A shore party became trapped in Minos’ Labyrinth (20) and were pursued by mechanical monsters (21), but escaped (22). Quid then bought a cargo of olives from a Greek Buddhist colony (23) and sold it to the merchants of Pisa (24). But an accident during the party which followed left a tower in that city with a permanent lean (25). Quid was obliged to accept surplus velvet in payment for the olives, but the First Mate managed to sell it (26).

Racing the American frigate U.S.S. Groundpea to Egypt (27) for evidence that the pyramids were built by aliens, the Legume’s crew removed the nose of the Sphinx and brought it on board (28). A shore party scouted the Great Pyramid of Cheops for more evidence (29) but was overcome.

As the Legume crossed the desert to Suez (31), the First Mate remembered the encrypted letter which Cilantro had dropped (32), but nobody could read it. Even Sir Hillary, a British intelligence agent, failed to decode it (33) — or so he claimed. He stole a sacred lamp (34) and, disguised as an Arab, took it to Mecca (35). But his disguise was penetrated, and he barely escaped (36). The Legume fled under fire (37) and went on to Zanzibar, where the First Mate broke the Prime Directive (38, 39).

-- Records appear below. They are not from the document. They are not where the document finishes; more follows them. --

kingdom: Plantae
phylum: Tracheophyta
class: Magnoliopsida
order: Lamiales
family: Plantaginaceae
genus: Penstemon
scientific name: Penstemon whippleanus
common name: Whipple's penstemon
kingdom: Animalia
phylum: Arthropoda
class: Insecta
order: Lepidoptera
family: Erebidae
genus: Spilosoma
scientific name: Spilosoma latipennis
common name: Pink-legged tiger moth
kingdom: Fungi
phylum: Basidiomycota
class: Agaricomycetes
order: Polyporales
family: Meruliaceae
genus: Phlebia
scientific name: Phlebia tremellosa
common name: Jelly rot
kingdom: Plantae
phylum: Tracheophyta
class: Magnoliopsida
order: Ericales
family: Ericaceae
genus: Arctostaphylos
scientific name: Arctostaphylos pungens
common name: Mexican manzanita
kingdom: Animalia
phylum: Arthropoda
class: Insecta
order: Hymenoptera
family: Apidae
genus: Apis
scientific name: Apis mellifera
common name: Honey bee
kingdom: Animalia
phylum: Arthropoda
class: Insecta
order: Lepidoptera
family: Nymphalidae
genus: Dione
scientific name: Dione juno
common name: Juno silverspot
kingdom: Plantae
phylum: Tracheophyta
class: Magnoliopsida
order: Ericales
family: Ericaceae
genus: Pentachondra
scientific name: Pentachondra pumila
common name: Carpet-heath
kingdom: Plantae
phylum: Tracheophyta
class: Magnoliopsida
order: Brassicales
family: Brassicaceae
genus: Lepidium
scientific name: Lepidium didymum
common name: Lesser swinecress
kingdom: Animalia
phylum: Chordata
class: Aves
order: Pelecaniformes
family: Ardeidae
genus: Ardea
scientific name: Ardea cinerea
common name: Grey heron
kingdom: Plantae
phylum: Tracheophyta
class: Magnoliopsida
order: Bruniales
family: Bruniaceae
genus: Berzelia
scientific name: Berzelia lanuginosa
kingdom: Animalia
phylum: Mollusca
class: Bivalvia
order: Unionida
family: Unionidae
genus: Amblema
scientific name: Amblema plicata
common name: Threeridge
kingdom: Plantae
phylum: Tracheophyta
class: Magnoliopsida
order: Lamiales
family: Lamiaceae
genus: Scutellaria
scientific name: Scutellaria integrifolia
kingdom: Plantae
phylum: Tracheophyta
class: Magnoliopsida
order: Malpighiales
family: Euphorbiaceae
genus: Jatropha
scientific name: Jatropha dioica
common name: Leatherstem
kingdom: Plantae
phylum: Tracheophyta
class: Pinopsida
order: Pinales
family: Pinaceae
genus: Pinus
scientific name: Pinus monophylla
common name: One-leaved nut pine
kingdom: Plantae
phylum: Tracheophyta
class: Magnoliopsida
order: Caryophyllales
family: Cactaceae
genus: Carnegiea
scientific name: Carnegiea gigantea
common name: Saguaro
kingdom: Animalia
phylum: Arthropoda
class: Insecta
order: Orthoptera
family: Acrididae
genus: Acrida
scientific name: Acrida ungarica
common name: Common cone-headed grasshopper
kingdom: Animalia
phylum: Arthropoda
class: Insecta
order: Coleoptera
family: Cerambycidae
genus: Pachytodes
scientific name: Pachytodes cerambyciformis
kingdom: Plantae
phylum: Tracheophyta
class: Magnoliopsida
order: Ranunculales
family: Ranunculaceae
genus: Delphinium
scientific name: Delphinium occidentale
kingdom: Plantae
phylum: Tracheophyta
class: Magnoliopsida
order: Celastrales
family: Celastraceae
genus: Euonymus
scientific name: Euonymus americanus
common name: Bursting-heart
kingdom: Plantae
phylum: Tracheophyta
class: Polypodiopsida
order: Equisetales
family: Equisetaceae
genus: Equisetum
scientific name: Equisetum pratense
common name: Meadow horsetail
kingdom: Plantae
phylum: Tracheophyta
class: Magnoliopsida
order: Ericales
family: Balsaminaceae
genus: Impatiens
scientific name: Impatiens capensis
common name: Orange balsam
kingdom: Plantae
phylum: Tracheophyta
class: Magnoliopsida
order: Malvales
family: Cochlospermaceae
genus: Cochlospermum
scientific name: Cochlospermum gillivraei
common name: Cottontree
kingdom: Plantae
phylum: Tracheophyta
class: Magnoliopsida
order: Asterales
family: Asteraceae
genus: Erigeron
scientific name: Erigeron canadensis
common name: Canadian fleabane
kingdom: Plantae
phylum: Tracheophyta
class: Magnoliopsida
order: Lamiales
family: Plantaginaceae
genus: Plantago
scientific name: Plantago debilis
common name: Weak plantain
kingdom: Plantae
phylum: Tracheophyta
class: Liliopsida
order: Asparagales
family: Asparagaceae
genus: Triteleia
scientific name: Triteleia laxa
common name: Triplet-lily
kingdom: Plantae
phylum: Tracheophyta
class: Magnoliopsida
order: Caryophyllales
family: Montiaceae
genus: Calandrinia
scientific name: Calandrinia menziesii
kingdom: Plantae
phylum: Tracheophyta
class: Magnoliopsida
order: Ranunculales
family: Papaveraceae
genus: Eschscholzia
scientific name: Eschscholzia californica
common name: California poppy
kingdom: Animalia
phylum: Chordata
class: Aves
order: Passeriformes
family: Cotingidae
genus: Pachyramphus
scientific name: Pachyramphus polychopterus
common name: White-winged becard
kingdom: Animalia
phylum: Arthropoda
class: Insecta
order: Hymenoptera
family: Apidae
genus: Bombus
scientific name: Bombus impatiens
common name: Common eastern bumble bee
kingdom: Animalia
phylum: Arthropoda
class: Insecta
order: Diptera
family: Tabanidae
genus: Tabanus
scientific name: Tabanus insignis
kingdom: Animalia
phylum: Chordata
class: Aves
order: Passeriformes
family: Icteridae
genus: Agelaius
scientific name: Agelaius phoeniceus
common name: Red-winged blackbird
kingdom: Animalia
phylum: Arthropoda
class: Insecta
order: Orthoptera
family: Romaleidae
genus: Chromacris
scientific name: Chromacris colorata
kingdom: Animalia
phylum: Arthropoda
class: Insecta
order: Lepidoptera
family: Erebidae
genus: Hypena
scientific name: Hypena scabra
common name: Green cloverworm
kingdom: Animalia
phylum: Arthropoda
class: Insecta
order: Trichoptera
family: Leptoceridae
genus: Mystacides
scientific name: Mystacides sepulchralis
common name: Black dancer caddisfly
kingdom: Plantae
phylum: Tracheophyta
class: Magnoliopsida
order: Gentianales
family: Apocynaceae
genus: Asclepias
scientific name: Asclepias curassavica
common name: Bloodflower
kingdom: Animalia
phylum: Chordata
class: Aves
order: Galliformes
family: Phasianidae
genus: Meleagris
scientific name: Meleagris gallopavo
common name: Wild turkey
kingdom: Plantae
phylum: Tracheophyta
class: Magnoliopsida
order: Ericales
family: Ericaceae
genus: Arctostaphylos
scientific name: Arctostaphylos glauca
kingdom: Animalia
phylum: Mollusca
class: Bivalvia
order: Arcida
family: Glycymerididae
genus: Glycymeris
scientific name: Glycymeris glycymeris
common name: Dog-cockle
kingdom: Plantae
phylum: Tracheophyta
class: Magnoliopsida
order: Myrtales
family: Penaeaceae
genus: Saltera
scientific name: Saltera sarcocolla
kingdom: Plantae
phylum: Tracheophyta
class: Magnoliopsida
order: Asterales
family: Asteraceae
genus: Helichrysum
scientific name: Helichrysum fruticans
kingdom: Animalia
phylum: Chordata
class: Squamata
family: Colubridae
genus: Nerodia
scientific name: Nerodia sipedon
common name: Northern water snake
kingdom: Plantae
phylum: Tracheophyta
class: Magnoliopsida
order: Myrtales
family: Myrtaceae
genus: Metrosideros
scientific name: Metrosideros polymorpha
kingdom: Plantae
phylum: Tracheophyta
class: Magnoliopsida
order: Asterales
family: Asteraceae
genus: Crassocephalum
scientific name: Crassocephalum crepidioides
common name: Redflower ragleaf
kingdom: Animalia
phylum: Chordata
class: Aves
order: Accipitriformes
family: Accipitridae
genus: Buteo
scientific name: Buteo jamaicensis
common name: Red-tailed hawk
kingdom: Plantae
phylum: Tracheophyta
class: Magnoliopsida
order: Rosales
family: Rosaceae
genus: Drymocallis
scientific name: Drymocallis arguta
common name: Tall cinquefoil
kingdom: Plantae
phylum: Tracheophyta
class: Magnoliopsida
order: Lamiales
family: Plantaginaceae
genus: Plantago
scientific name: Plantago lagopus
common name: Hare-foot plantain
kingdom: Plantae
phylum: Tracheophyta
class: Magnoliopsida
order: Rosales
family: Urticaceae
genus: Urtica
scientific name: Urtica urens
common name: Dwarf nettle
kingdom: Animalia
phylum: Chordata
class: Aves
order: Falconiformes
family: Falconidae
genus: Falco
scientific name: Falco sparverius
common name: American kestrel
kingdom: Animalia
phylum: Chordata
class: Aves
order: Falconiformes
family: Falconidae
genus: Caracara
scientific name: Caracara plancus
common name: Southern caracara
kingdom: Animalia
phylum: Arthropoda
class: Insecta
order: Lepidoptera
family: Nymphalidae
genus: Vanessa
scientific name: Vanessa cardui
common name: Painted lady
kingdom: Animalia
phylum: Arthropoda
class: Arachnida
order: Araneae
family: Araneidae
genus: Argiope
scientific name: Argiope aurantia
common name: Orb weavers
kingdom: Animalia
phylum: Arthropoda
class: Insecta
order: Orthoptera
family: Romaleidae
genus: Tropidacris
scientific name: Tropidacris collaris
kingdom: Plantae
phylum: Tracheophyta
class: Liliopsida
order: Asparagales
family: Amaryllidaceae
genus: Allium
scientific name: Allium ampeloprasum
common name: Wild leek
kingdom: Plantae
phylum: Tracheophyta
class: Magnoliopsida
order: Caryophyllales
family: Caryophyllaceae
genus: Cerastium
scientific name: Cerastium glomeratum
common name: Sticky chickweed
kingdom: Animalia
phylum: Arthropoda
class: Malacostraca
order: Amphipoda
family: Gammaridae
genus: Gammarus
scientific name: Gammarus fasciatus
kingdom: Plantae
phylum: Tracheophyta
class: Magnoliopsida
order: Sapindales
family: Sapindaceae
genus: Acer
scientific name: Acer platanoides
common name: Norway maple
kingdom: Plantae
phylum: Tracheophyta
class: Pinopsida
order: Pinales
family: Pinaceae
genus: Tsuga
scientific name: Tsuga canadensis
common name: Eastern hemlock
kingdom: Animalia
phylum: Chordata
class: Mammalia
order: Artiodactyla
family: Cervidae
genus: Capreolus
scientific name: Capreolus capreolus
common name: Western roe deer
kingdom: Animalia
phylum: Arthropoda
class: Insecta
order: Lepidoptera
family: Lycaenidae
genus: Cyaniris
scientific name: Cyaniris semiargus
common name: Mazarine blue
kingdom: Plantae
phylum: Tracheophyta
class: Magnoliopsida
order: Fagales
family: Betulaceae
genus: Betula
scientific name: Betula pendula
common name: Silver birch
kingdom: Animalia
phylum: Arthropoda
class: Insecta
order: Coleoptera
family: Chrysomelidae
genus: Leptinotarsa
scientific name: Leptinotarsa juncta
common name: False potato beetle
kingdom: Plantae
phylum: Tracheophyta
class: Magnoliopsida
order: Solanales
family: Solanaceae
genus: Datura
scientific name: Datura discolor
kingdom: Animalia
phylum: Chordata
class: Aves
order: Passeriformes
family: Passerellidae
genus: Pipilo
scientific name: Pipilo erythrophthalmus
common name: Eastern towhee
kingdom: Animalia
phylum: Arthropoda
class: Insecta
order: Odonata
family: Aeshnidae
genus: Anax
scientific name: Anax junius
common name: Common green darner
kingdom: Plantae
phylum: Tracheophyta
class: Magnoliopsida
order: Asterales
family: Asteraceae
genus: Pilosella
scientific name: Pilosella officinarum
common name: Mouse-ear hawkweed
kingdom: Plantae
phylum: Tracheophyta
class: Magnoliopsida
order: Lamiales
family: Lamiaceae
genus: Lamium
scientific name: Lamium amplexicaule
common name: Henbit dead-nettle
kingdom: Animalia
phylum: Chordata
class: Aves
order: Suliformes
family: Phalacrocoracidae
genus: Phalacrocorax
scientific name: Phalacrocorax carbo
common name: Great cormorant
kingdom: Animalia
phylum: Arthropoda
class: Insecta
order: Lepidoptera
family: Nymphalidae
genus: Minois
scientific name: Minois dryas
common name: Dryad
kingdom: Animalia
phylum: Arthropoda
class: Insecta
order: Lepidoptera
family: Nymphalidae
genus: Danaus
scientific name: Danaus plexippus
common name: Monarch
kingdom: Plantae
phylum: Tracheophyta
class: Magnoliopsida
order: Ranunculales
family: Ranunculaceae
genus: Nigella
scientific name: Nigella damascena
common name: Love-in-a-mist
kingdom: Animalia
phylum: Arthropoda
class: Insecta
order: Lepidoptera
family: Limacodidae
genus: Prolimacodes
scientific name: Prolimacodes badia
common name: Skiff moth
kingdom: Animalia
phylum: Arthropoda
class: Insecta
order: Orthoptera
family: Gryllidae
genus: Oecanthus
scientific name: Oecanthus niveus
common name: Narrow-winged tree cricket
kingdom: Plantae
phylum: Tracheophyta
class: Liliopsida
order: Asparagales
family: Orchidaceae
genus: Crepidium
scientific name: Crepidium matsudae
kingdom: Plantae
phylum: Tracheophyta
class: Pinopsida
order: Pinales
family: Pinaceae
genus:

They sailed to Khartoum to ask Prof. Rita Hentrack, a cryptographer, to decode Cilantro’s letter, but she disappeared with it (40). The First Mate led a search party into booby-trapped ruins to look for her (41, 42). Meanwhile, back on the ship, a snail extruded a silk map of the Legume’s entire voyage (contributed by Bill Wright). The search party was captured by the underground empire of Kush, but managed to stave off death by telling stories to its Queen (43, 44) until the Legume rescued them (45). Rita was searched, but her confederate Yassar concealed the letter until they escaped on the American brig Goober (46). The Legume followed the Goober to Alexandria. The First Mate met an American sailor in Alexandria’s empty library, (47) and bribed him to steal the letter and bring it to Thera (48, 49) where it was finally decoded. It was an order to Cilantro to set fire to the white house. This mystified the sailors, because in Thera all of the houses were white.

Prof. Peabody brought his chronometer on board for a sea trial, but its spring could not power the clock and be wound at the same time (50). So he devised a way to wind it in no time; but this sent the ship back in time to the Jurassic period (51, 52).